> What you will do: Set out the items below as a numbered list, leaving out any blank lines.

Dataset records
════════════════

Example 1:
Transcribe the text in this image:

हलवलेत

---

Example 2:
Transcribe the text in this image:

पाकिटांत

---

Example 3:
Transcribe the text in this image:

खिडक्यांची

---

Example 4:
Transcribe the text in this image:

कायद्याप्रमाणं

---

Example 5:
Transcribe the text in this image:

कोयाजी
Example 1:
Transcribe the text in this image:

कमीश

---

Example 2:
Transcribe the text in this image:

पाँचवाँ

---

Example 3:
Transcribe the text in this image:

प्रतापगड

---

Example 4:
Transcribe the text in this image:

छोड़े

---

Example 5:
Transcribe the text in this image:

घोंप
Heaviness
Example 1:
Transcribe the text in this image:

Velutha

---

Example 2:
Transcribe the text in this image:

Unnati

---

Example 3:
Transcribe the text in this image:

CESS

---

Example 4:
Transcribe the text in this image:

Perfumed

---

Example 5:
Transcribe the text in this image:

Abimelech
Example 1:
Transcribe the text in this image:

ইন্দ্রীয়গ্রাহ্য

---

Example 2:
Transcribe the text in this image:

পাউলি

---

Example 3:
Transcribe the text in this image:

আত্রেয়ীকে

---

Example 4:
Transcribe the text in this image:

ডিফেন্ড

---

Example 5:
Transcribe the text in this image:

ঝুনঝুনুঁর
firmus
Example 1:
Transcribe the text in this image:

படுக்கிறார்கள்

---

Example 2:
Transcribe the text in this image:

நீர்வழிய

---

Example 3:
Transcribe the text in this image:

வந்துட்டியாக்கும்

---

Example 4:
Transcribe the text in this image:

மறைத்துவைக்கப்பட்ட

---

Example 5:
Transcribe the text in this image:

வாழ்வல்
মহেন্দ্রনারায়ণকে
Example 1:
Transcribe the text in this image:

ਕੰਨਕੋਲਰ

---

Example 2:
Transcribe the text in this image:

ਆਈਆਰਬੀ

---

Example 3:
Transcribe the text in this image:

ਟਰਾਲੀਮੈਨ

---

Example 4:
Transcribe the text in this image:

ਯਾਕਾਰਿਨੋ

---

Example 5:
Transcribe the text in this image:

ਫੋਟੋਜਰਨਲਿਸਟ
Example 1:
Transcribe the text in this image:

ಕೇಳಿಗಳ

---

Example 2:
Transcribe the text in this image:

════════════════

> Response to the task:
1. Example 1:
2. Transcribe the text in this image:
3. हलवलेत
4. ---
5. Example 2:
6. Transcribe the text in this image:
7. पाकिटांत
8. ---
9. Example 3:
10. Transcribe the text in this image:
11. खिडक्यांची
12. ---
13. Example 4:
14. Transcribe the text in this image:
15. कायद्याप्रमाणं
16. ---
17. Example 5:
18. Transcribe the text in this image:
19. कोयाजी
20. Example 1:
21. Transcribe the text in this image:
22. कमीश
23. ---
24. Example 2:
25. Transcribe the text in this image:
26. पाँचवाँ
27. ---
28. Example 3:
29. Transcribe the text in this image:
30. प्रतापगड
31. ---
32. Example 4:
33. Transcribe the text in this image:
34. छोड़े
35. ---
36. Example 5:
37. Transcribe the text in this image:
38. घोंप
39. Heaviness
40. Example 1:
41. Transcribe the text in this image:
42. Velutha
43. ---
44. Example 2:
45. Transcribe the text in this image:
46. Unnati
47. ---
48. Example 3:
49. Transcribe the text in this image:
50. CESS
51. ---
52. Example 4:
53. Transcribe the text in this image:
54. Perfumed
55. ---
56. Example 5:
57. Transcribe the text in this image:
58. Abimelech
59. Example 1:
60. Transcribe the text in this image:
61. ইন্দ্রীয়গ্রাহ্য
62. ---
63. Example 2:
64. Transcribe the text in this image:
65. পাউলি
66. ---
67. Example 3:
68. Transcribe the text in this image:
69. আত্রেয়ীকে
70. ---
71. Example 4:
72. Transcribe the text in this image:
73. ডিফেন্ড
74. ---
75. Example 5:
76. Transcribe the text in this image:
77. ঝুনঝুনুঁর
78. firmus
79. Example 1:
80. Transcribe the text in this image:
81. படுக்கிறார்கள்
82. ---
83. Example 2:
84. Transcribe the text in this image:
85. நீர்வழிய
86. ---
87. Example 3:
88. Transcribe the text in this image:
89. வந்துட்டியாக்கும்
90. ---
91. Example 4:
92. Transcribe the text in this image:
93. மறைத்துவைக்கப்பட்ட
94. ---
95. Example 5:
96. Transcribe the text in this image:
97. வாழ்வல்
98. মহেন্দ্রনারায়ণকে
99. Example 1:
100. Transcribe the text in this image:
101. ਕੰਨਕੋਲਰ
102. ---
103. Example 2:
104. Transcribe the text in this image:
105. ਆਈਆਰਬੀ
106. ---
107. Example 3:
108. Transcribe the text in this image:
109. ਟਰਾਲੀਮੈਨ
110. ---
111. Example 4:
112. Transcribe the text in this image:
113. ਯਾਕਾਰਿਨੋ
114. ---
115. Example 5:
116. Transcribe the text in this image:
117. ਫੋਟੋਜਰਨਲਿਸਟ
118. Example 1:
119. Transcribe the text in this image:
120. ಕೇಳಿಗಳ
121. ---
122. Example 2:
123. Transcribe the text in this image:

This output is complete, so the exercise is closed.